◆ Your assignment: Show every line of the data that includes the word "Carcinoid".

(Dataset entries)
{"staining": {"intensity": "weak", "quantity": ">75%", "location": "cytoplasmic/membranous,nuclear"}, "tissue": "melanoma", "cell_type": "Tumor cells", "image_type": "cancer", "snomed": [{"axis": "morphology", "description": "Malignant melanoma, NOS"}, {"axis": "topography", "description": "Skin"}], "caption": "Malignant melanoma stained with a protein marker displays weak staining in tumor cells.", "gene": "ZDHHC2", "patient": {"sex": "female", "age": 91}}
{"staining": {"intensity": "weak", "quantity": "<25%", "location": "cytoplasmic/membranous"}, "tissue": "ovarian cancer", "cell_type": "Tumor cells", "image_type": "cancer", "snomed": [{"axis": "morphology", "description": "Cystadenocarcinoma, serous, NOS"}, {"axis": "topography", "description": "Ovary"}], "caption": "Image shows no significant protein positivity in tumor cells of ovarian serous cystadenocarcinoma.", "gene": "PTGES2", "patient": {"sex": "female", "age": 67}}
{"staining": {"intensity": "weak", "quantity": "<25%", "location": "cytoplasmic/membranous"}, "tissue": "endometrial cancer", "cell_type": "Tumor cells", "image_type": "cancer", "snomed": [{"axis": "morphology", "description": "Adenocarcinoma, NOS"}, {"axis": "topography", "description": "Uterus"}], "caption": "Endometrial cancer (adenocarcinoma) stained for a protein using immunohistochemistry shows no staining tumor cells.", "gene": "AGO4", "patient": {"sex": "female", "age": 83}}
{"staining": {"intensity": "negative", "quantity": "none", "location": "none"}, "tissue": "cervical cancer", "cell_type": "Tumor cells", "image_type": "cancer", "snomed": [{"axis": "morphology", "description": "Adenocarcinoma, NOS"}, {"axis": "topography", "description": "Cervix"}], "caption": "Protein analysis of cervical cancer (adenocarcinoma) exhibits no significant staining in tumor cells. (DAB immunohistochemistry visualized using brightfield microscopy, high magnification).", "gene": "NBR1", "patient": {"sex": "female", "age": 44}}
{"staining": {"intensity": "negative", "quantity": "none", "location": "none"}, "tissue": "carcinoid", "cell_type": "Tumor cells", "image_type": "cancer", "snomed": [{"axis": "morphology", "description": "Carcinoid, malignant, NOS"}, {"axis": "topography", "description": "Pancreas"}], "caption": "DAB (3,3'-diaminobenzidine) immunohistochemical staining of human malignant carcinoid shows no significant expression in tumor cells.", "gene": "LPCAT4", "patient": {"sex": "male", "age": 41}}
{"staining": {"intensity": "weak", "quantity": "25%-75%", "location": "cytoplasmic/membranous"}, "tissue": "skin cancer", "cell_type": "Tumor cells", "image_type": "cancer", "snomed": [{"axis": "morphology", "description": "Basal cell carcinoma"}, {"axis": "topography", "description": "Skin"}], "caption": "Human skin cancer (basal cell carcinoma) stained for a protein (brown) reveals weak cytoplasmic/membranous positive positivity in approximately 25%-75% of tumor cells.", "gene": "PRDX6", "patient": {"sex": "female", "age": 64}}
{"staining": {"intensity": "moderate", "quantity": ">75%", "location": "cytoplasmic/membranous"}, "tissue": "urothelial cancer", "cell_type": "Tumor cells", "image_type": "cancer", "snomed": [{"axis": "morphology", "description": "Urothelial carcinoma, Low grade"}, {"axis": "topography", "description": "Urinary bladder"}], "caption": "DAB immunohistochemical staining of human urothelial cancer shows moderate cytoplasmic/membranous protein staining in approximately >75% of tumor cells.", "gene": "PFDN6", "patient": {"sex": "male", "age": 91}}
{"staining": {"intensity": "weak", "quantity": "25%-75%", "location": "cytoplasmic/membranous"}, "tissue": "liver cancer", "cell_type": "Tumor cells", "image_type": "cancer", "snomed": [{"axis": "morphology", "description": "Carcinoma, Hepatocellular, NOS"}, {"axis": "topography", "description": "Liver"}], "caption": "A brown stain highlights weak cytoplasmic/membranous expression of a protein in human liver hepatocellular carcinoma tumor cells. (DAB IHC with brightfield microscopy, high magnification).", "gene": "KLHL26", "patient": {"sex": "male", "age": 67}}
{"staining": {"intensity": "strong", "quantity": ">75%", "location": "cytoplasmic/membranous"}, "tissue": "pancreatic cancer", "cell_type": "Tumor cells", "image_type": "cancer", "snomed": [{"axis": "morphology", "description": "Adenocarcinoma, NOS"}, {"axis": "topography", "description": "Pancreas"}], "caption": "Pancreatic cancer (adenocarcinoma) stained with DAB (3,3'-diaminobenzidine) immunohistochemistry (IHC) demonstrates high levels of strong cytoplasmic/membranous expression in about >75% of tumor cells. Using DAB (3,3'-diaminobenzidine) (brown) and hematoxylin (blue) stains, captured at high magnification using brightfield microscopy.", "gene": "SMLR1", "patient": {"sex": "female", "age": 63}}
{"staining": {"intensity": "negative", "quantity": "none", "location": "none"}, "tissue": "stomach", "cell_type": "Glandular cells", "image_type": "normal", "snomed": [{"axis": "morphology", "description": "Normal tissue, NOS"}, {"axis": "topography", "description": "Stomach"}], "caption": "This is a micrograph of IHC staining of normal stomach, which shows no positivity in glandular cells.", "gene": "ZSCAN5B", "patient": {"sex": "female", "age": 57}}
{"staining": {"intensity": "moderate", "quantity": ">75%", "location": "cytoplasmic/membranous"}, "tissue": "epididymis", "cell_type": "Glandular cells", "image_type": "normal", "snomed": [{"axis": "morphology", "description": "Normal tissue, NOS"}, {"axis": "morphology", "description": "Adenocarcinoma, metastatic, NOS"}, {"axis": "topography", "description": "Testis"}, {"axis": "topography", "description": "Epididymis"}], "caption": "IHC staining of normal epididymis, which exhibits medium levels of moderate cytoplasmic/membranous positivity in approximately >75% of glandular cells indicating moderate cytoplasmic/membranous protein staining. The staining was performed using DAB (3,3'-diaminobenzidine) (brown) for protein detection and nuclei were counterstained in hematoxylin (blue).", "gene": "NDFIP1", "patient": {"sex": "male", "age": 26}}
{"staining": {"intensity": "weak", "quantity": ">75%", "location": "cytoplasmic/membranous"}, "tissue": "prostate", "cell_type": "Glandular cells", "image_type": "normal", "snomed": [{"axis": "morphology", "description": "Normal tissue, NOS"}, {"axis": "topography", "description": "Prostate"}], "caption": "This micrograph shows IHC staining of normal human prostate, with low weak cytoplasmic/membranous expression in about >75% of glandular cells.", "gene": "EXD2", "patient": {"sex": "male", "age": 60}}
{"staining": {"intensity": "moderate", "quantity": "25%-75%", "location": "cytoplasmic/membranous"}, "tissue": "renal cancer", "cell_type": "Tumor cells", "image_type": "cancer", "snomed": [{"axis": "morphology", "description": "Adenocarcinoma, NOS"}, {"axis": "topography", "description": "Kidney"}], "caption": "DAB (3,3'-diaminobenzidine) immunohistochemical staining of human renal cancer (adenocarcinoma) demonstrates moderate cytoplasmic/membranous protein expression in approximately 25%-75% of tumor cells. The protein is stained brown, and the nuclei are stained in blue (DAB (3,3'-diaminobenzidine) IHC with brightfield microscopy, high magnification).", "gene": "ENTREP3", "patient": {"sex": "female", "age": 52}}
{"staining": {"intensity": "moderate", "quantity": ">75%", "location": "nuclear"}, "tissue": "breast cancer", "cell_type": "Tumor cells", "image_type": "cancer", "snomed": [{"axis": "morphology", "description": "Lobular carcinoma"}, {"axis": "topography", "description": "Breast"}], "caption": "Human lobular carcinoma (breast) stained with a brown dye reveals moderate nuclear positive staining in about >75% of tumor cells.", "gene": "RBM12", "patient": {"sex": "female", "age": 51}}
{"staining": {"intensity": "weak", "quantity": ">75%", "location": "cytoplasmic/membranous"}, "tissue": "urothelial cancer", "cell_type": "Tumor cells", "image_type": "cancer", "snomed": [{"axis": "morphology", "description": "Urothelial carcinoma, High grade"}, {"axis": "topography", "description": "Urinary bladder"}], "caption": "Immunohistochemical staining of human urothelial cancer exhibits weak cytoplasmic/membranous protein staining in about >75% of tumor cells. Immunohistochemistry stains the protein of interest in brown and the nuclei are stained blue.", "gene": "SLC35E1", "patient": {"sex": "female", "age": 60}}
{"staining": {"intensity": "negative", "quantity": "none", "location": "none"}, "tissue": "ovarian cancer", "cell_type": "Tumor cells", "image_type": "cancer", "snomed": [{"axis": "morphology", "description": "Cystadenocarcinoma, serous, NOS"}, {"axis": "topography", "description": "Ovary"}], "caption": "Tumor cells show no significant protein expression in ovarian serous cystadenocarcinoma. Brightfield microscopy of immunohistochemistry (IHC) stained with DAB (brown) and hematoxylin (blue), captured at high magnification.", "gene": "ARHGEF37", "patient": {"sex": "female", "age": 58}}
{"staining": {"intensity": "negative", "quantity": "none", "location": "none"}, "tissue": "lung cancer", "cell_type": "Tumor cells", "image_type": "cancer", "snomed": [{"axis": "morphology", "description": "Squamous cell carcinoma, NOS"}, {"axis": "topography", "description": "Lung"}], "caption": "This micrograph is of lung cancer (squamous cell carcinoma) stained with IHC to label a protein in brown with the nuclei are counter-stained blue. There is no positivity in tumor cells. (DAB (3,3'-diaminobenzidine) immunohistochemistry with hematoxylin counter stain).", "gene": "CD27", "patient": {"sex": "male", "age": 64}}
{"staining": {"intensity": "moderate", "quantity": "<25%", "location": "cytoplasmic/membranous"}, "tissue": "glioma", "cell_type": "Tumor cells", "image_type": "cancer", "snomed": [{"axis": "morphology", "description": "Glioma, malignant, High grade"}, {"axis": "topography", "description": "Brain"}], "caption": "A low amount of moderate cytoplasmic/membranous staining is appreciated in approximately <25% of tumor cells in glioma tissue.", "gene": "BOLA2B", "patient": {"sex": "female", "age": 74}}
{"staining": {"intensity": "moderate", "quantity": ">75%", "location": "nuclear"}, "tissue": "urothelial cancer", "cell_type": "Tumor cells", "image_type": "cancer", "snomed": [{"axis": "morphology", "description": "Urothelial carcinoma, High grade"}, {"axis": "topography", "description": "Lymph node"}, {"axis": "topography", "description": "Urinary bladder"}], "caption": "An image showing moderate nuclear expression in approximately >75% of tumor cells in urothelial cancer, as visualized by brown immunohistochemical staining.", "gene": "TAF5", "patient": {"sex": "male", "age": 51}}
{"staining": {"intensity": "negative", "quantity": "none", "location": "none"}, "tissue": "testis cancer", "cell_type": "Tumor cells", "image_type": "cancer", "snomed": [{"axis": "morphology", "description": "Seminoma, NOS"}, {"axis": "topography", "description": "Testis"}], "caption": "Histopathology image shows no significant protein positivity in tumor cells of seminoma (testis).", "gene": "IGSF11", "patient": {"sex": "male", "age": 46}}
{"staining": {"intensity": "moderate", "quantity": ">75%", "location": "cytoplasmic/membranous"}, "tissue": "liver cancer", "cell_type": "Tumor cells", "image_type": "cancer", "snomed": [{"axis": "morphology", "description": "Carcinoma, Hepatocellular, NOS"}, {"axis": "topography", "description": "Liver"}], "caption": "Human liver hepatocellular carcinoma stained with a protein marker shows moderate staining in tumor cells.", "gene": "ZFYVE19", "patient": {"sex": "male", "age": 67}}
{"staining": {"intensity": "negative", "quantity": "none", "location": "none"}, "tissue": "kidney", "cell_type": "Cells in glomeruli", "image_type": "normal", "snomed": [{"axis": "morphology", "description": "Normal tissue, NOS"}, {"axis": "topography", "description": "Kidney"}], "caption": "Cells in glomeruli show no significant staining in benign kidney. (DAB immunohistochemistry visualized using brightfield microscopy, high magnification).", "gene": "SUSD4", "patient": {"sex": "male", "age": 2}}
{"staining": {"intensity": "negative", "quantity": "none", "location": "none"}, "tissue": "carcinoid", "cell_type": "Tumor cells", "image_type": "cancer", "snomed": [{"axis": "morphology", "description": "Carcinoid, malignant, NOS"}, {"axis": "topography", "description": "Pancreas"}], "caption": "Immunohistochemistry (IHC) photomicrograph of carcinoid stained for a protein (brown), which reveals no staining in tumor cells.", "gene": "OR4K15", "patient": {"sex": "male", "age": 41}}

◆ Output for this exercise:
{"staining": {"intensity": "negative", "quantity": "none", "location": "none"}, "tissue": "carcinoid", "cell_type": "Tumor cells", "image_type": "cancer", "snomed": [{"axis": "morphology", "description": "Carcinoid, malignant, NOS"}, {"axis": "topography", "description": "Pancreas"}], "caption": "DAB (3,3'-diaminobenzidine) immunohistochemical staining of human malignant carcinoid shows no significant expression in tumor cells.", "gene": "LPCAT4", "patient": {"sex": "male", "age": 41}}
{"staining": {"intensity": "negative", "quantity": "none", "location": "none"}, "tissue": "carcinoid", "cell_type": "Tumor cells", "image_type": "cancer", "snomed": [{"axis": "morphology", "description": "Carcinoid, malignant, NOS"}, {"axis": "topography", "description": "Pancreas"}], "caption": "Immunohistochemistry (IHC) photomicrograph of carcinoid stained for a protein (brown), which reveals no staining in tumor cells.", "gene": "OR4K15", "patient": {"sex": "male", "age": 41}}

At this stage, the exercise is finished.